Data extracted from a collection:

------

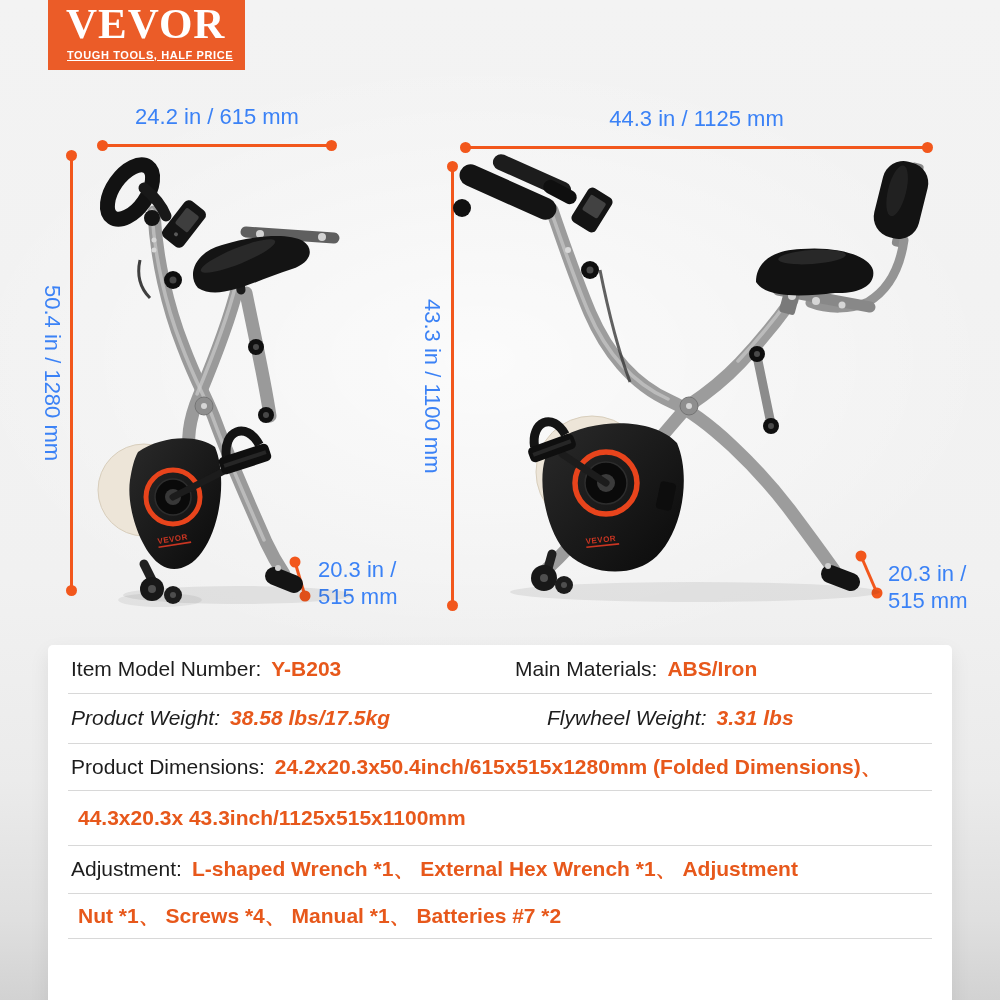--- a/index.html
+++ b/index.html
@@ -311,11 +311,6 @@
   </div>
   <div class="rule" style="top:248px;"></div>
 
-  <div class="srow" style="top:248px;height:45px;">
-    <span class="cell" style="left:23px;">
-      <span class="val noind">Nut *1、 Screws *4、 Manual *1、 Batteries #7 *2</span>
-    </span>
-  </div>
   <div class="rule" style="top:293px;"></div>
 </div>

------

Across the records above, how many lines does the word "rule" appear on? Reply with the number only.

2